Table 1 shows examples and comparative examples where P content (c), Cr content (d), M content (a), and kind of M were changed.

An example whose each component was within a predetermined range had a favorable constant temperature and humidity test result. Such an example also had favorable saturation magnetic flux density and coercivity.

On the other hand, a comparative example satisfying c=0 and/or d=0 had an unfavorable constant temperature and humidity test result. In a comparative example whose a was too small, a ribbon before a heat treatment was composed of a crystal phase, and coercivity after a heat treatment was significantly high.

Table 2 shows comparative examples of c=d=0, examples of c=d=0.001, and examples of c=d=0.005, all of which had changed Fe content (1−(a+b+c+d+e), B content (b), M content (a), and/or kind of M.

An example whose each component was within a predetermined range had favorable constant temperature and humidity test result. Such an example also had favorable saturation magnetic flux density and coercivity.

On the other hand, a comparative example satisfying c=0 and d=0 had an unfavorable constant temperature and humidity test result.

In a comparative example whose a was too small, a ribbon before a heat treatment was composed of a crystal phase, and coercivity after a heat treatment was significantly high. In a comparative example whose a was too large, saturation magnetic flux density was low.

Table 3 shows examples and comparative examples having a changed C content (f) with respect to Example 2.

An example whose each component was within a predetermined range had favorable constant temperature and humidity test result. Such an example also had favorable saturation magnetic flux density and coercivity. In particular, an example satisfying f≥0.001 had a coercivity of 5.5 A/m or less, and an example satisfying f≥0.005 had a coercivity of 4.0 A/m or less.

On the other hand, in a comparative example whose f was too large, a ribbon before a heat treatment was composed of a crystal phase, and coercivity after a heat treatment was significantly high.

Table 4 shows examples whose Fe content (1−(a+b+c+d+e) was fixed to 0.73 or 0.90 and other components were changed.
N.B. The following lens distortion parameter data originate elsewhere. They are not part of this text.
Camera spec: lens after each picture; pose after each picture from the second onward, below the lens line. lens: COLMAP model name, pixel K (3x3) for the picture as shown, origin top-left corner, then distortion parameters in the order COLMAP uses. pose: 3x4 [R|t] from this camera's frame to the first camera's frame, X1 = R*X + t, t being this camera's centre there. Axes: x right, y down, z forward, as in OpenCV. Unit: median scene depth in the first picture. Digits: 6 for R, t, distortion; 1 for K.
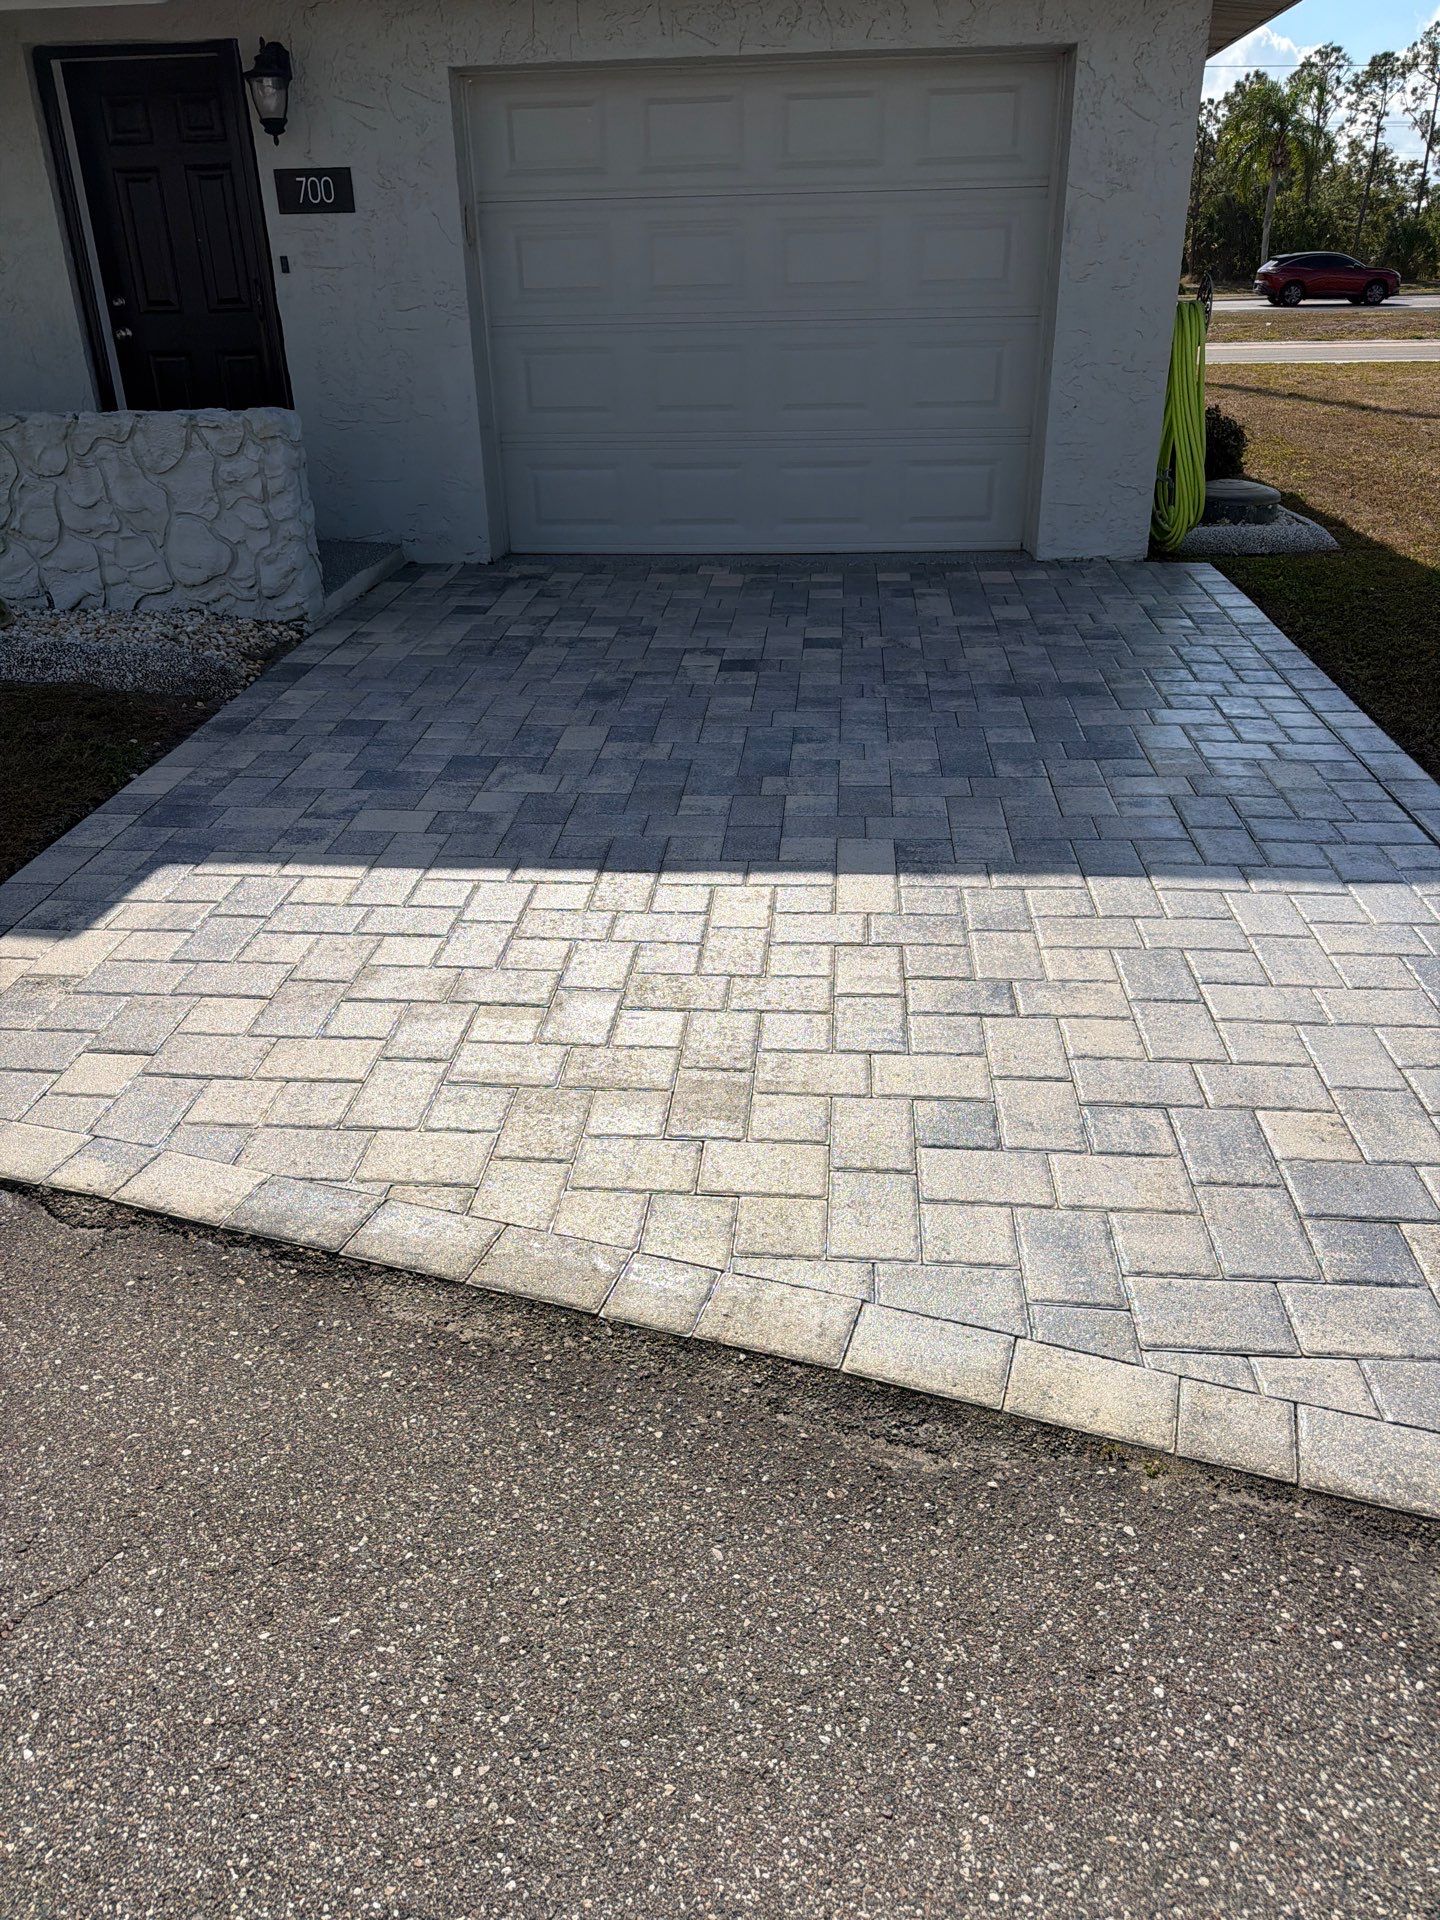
lens RADIAL K [[1418.8, 0, 713.7], [0, 1418.8, 953.1], [0, 0, 1]] dist [0.107268, -0.210764]
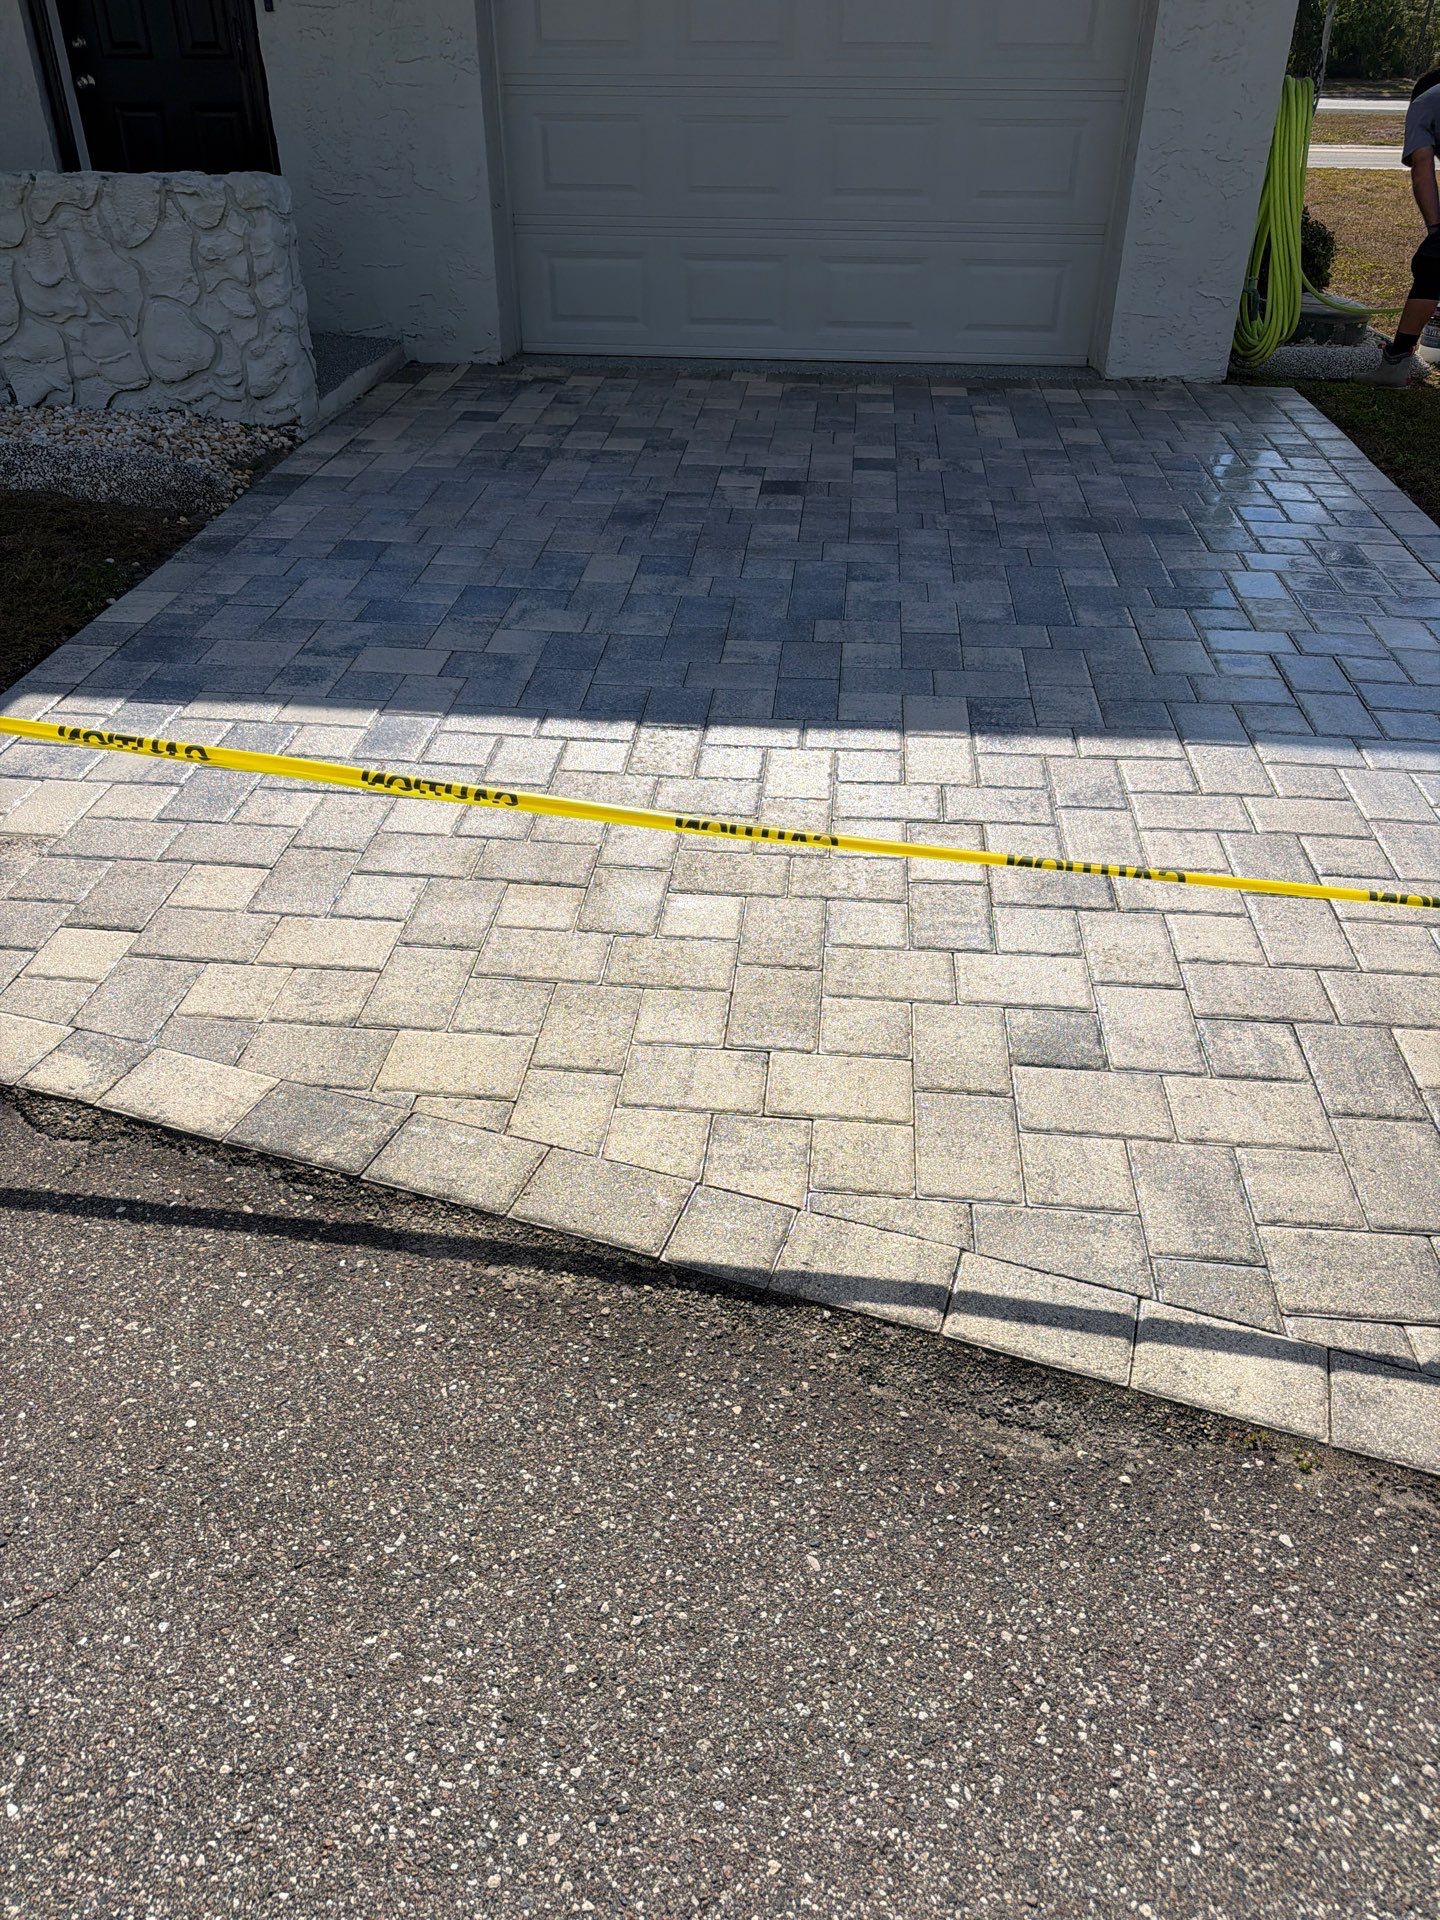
lens RADIAL K [[1376.6, 0, 725.9], [0, 1376.6, 1037.9], [0, 0, 1]] dist [0.096498, -0.202706]
pose [[0.999659, 0.021334, 0.015039, -0.044823], [-0.023613, 0.984673, 0.172806, -0.022385], [-0.011122, -0.173103, 0.984841, 0.151299]]
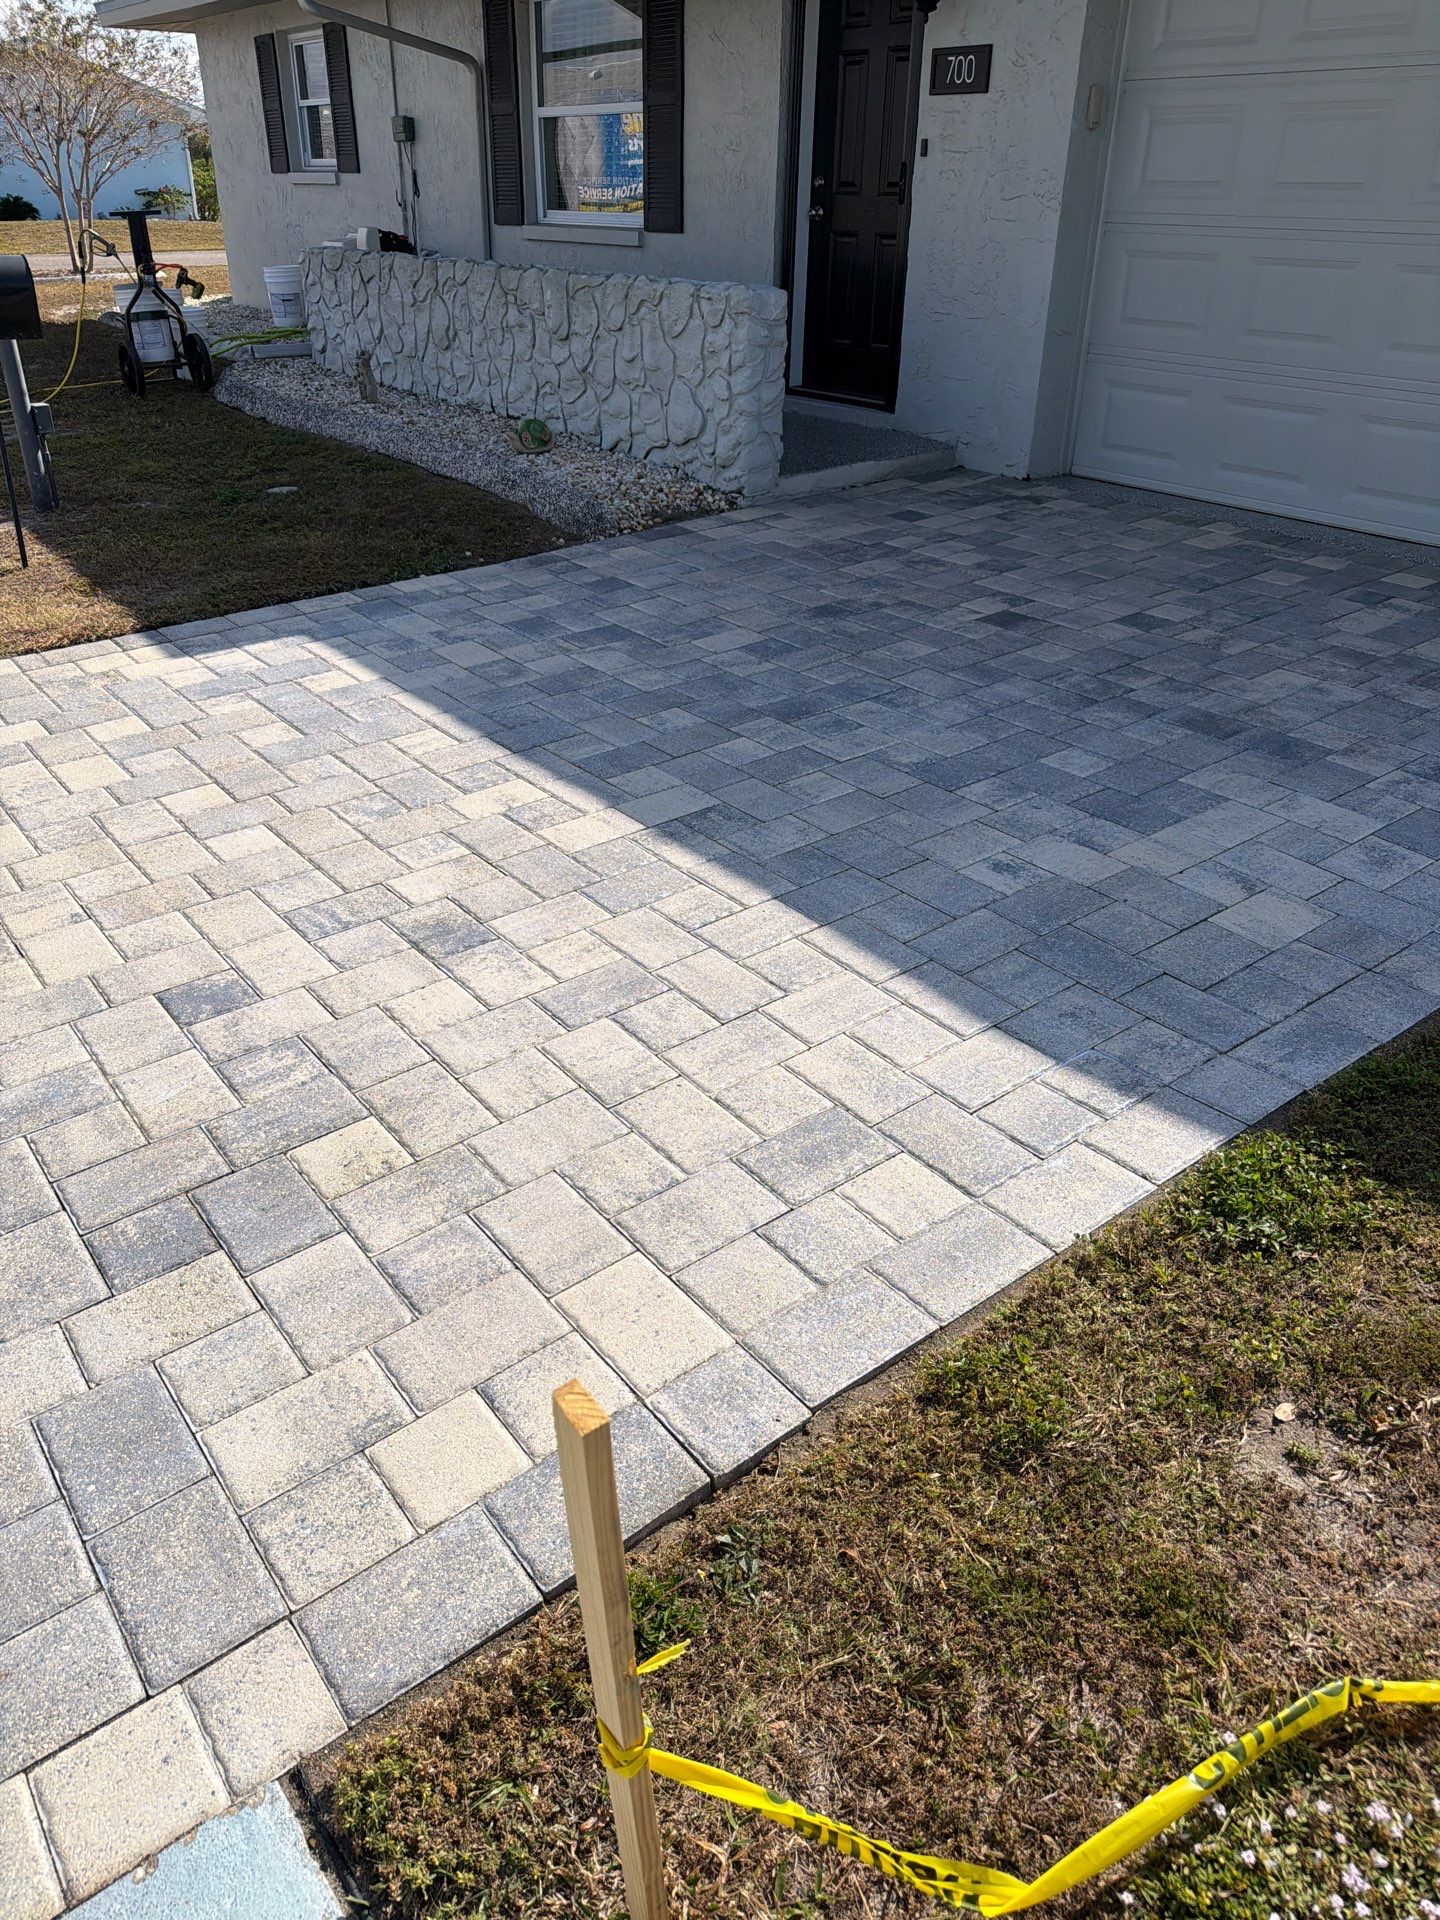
lens RADIAL K [[1378.6, 0, 643.3], [0, 1378.6, 963.7], [0, 0, 1]] dist [0.099588, -0.165198]
pose [[0.658728, 0.392113, -0.642126, 0.964922], [-0.342442, 0.916187, 0.208171, -0.208747], [0.669934, 0.082763, 0.737794, 0.441248]]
Table 5 shows examples whose M content (b) was fixed to 0.030 and other components were changed. Table 6 shows examples whose M content (b) was fixed to 0.14 and other components were changed.

An example whose each component was within a predetermined range had favorable constant temperature and humidity test result. Such an example also had favorable saturation magnetic flux density and coercivity.

Table 7 shows examples where a part of Fe was substituted with X1 and/or X2 with respect to Example 2.

Favorable characteristics were exhibited even if a part of Fe was substituted with X1 and/or X2.

Table 8 shows examples where an average grain size of initial fine crystals and an average grain size of a Fe based nanocrystalline alloy were changed by changing a rotating speed of a roll and/or a heat treatment temperature with respect to Example 2.

When the initial fine crystals had an average grain size of 0.3 to 10 nm and the Fe based nanocrystalline alloy had an average grain size of 5 to 30 nm, both saturation magnetic flux density and coercivity were favorable, compared to when failing these ranges.

	TABLE 9
	a to f, α, and β are idential to those of Example 2
			Constant
			temperature and
			humidity test		Hc
Sample			80° C. × 85 RH/h	Bs	(A/
No.	M	XRD	(h)	(T)	m)
Example 2	Nb	amorphous phase	83	1.50	6.3
Example 131	Hf	amorphous phase	84	1.49	6.4
Example 132	Zr	amorphous phase	83	1.52	6.3
Example 133	Ta	amorphous phase	82	1.51	6.5
Example 134	Ti	amorphous phase	81	1.48	6.6
Example 135	Mo	amorphous phase	83	1.50	6.2
Example 136	V	amorphous phase	82	1.49	6.3

Table 9 shows examples carried out in the same conditions as Example 2 except that the kind of M was changed.

Favorable characteristics were exhibited even if the kind of M was changed.

Claims

1. A soft magnetic alloy comprising a composition having a formula of ((Fe(1-(α+β))X1αX2β)(1-(a+b+c+d+e))MaBbPcCrdCue)1-fCf, wherein

X1 is one or more elements selected from a group of Co and Ni,

X2 is one or more elements selected from a group of W, Al, Mn, Ag, Zn, Sn, As, Sb, Bi, N, O, and rare earth elements,

M is one or more elements selected from a group of Nb, Hf, Zr, Ta, Ti, Mo, and V, and

0.030≤a≤0.14,

0.028≤b≤0.20,

0<c≤0.014,

0<d≤0.040,

0≤e≤0.030,

0≤f≤0.040,

α≥0,

β≥0, and

0≤α+β≤30.50 are satisfied.

2. The soft magnetic alloy according to claim 1, wherein

0.73≤1−(a+b+c+d+e)≤0.90 is satisfied.

3. The soft magnetic alloy according to claim 1, wherein

0≤α ({1−(a+b+c+d+e)}(1−f)≤0.40 is satisfied.

4. The soft magnetic alloy according to claim 1, wherein

α=0 is satisfied.

5. The soft magnetic alloy according to claim 1, wherein

0≤β {1−(a+b+c+d+e)}(1−f)≤0.030 is satisfied.

6. The soft magnetic alloy according to claim 1, wherein

β=0 is satisfied.

7. The soft magnetic alloy according to claim 1, wherein

α=β=0 is satisfied.

8. The soft magnetic alloy according to claim 1, comprising a nanohetero structure composed of an amorphous phase and initial fine crystals, wherein

the initial fine crystals exist in the amorphous phase.

9. The soft magnetic alloy according to claim 8, wherein

the initial fine crystals have an average grain size of 0.3 to 10 nm.

10. The soft magnetic alloy according to claim 1, comprising a structure composed of Fe based nanocrystals.

11. The soft magnetic alloy according to claim 10, wherein

the Fe based nanocrystals have an average grain size of 5 to 30 nm.

12. The soft magnetic alloy according to claim 1, comprising a ribbon shape.

13. The soft magnetic alloy according to claim 1, comprising a powder shape.

14. A magnetic device comprising the soft magnetic alloy according to claim 1.